La granizada, el frío y los cierres anuncian que la temporada de 2021 ha concluido. Hemos tenido una ocupación de entorno al 63%, cifra que dista mucho del 86% que tuvimos en 2019. El gasto turístico también se ha desplomado un 50% respecto a la última temporada pre-covid, a pesar de ser un 200% superior a la del fatídico 2020. Nos ha salvado el turista nacional, que ha gastado 56 millones de euros más que el año pasado e incluso 47 millones más que en el ejercicio de 2019.

La tendencia es positiva, pero debemos plantearnos si el objetivo es volver a unos volúmenes incompatibles con la calidad de vida. No da la sensación de que nadie haya tomado nota de nada, sino que algunos vuelven a implorar la vuelta de un turismo de masas que arrase con los escasos recursos de las islas. Una mirada cortoplacista y electoralista que sólo se enfoca en la próxima cita electoral hace que vayamos improvisando sobre la marcha y no exista proyecto a medio y largo plazo.
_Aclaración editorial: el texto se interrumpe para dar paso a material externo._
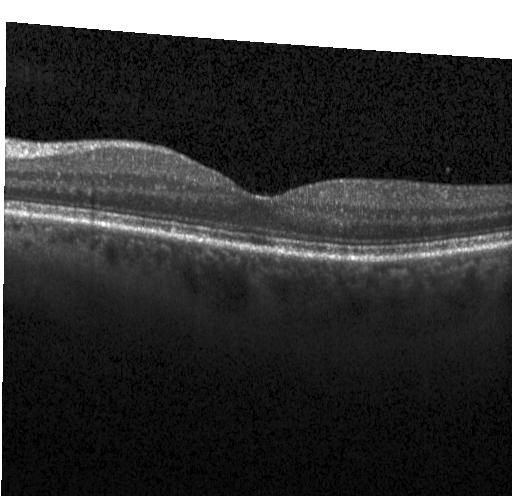

OCT line scan. Diagnosis: no choroidal neovascularization, diabetic macular edema, or drusen.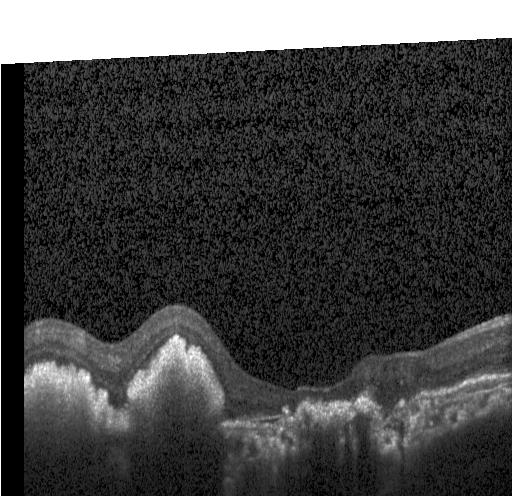
Macular OCT demonstrating choroidal neovascularization.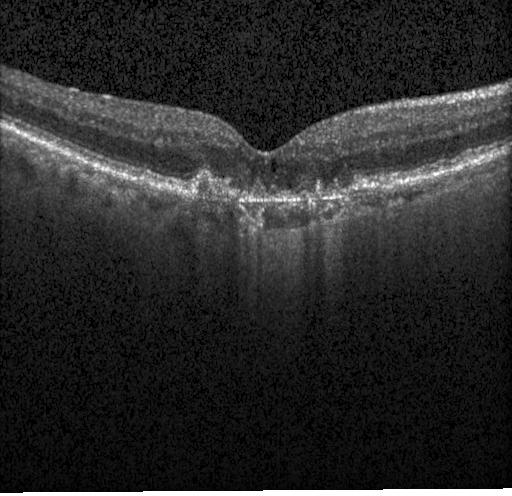 Optical coherence tomography B-scan
Impression: choroidal neovascularization (CNV).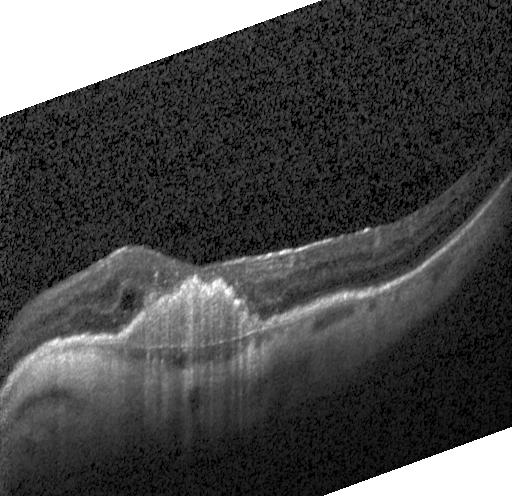

Retinal OCT cross-section showing a choroidal neovascular membrane.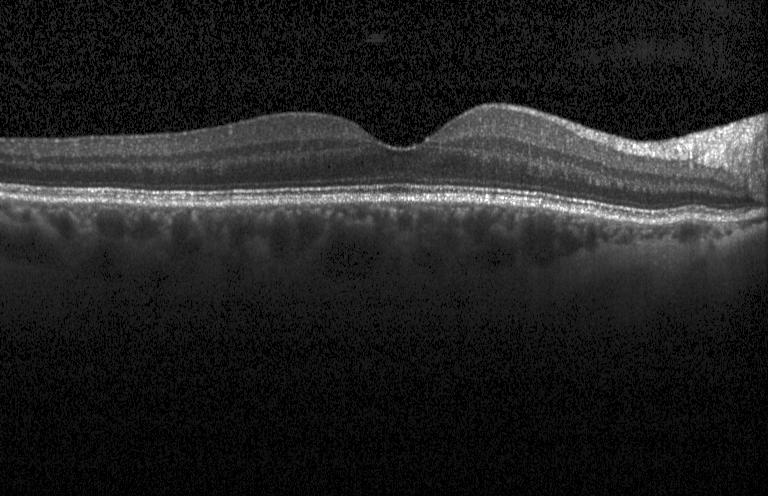

Macular OCT demonstrating no choroidal neovascularization, no diabetic macular edema, and no drusen.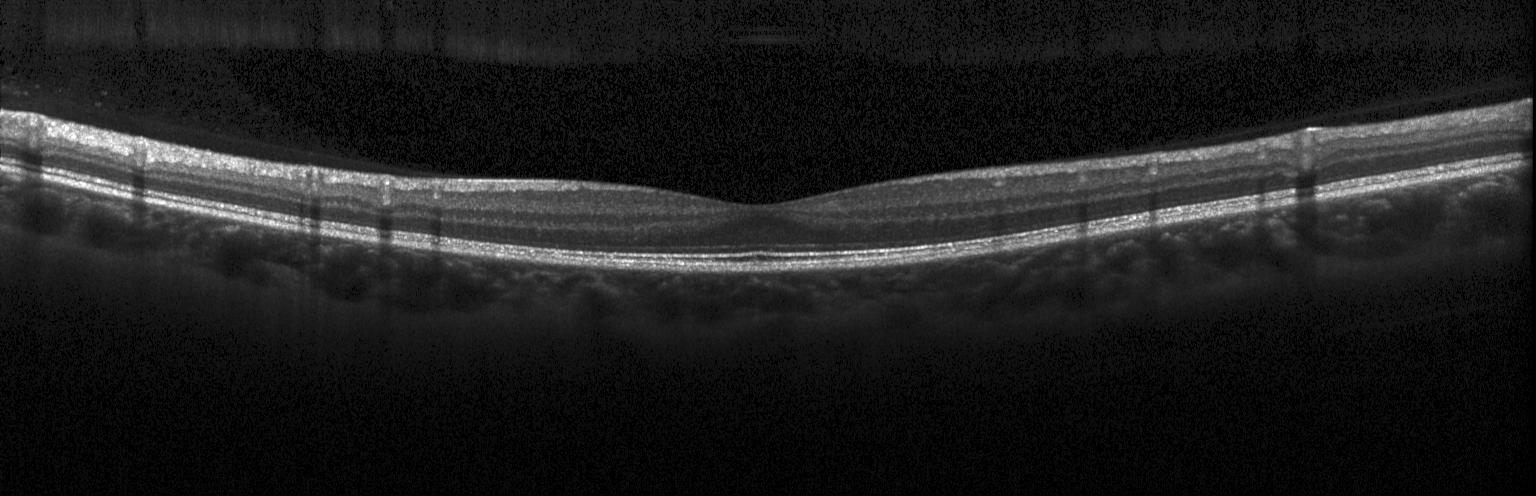
Diagnosis: no evidence of choroidal neovascularization, diabetic macular edema, or drusen.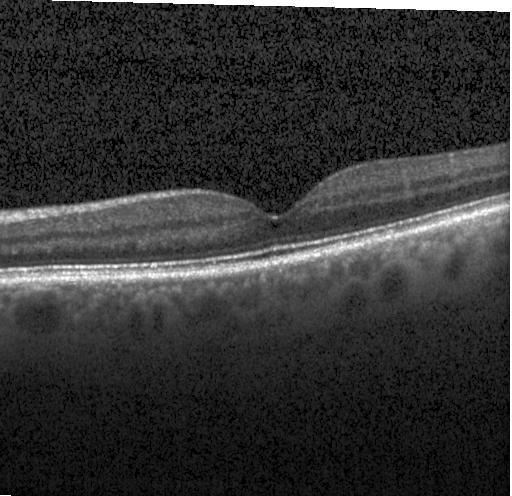 OCT B-scan · SD-OCT
Diagnosis: no CNV, no DME, and no drusen.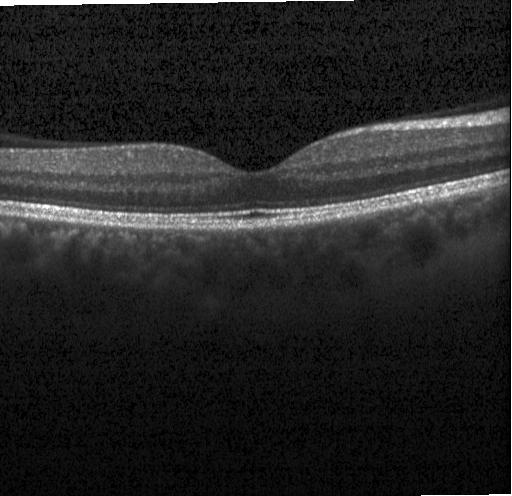

Heidelberg Spectralis; horizontal scan through the fovea; spectral-domain OCT; retinal OCT cross-section
Finding: neither choroidal neovascularization, diabetic macular edema, nor drusen.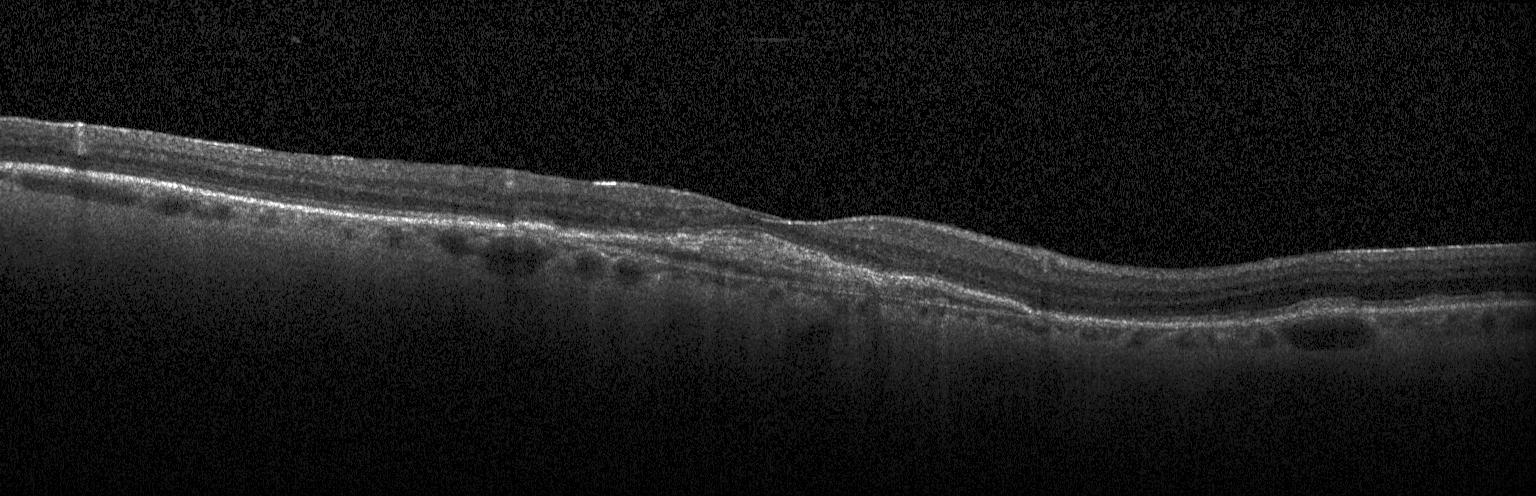
Choroidal neovascularization (CNV).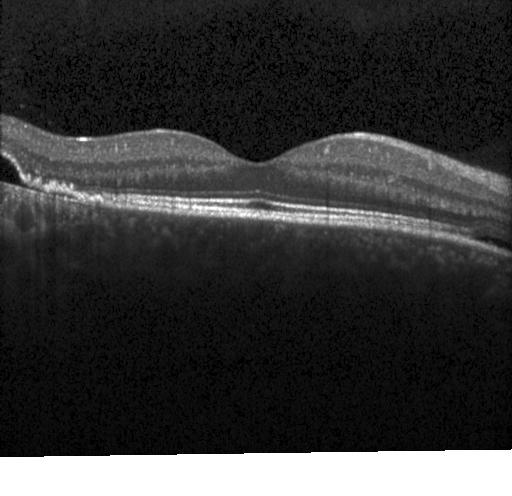

Macular OCT: CNV.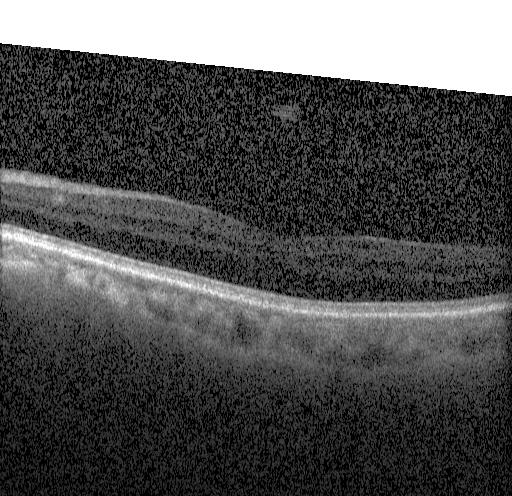 Impression: no evidence of choroidal neovascularization, diabetic macular edema, or drusen.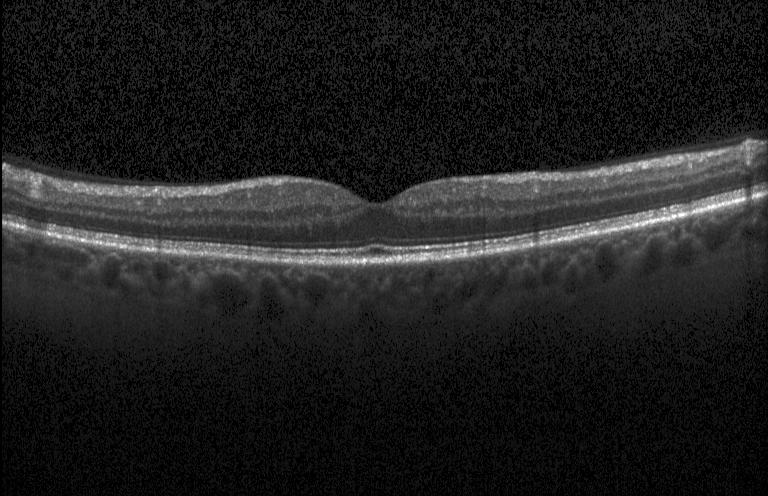
Retinal OCT B-scan — Macular OCT: neither choroidal neovascularization, diabetic macular edema, nor drusen.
A pesar de los esfuerzos para potenciar otras industrias como el sector primario, no parece que haya habido una reflexión profunda sobre la necesidad de corregir nuestro rumbo para encontrar el ansiado equilibrio entre vigor económico y calidad de vida. De momento, seguimos sacrificando lo segundo.

Nuestra política turística es como una cena de Navidad en la que seguimos comiendo a pesar de estar saciados y en la que bebemos por encima de nuestras posibilidades. Sin olvidar el ocio, hagamos de Ibiza un sitio en el que el turista venga para disfrutar de la cultura, el deporte, la gastronomía o la naturaleza. Debemos poner una marcha menos para llegar seguros, preparar una comida con menos cantidad pero con mejores ingredientes para que no se nos indigesten y aprender que lujo no es sinónimo de calidad.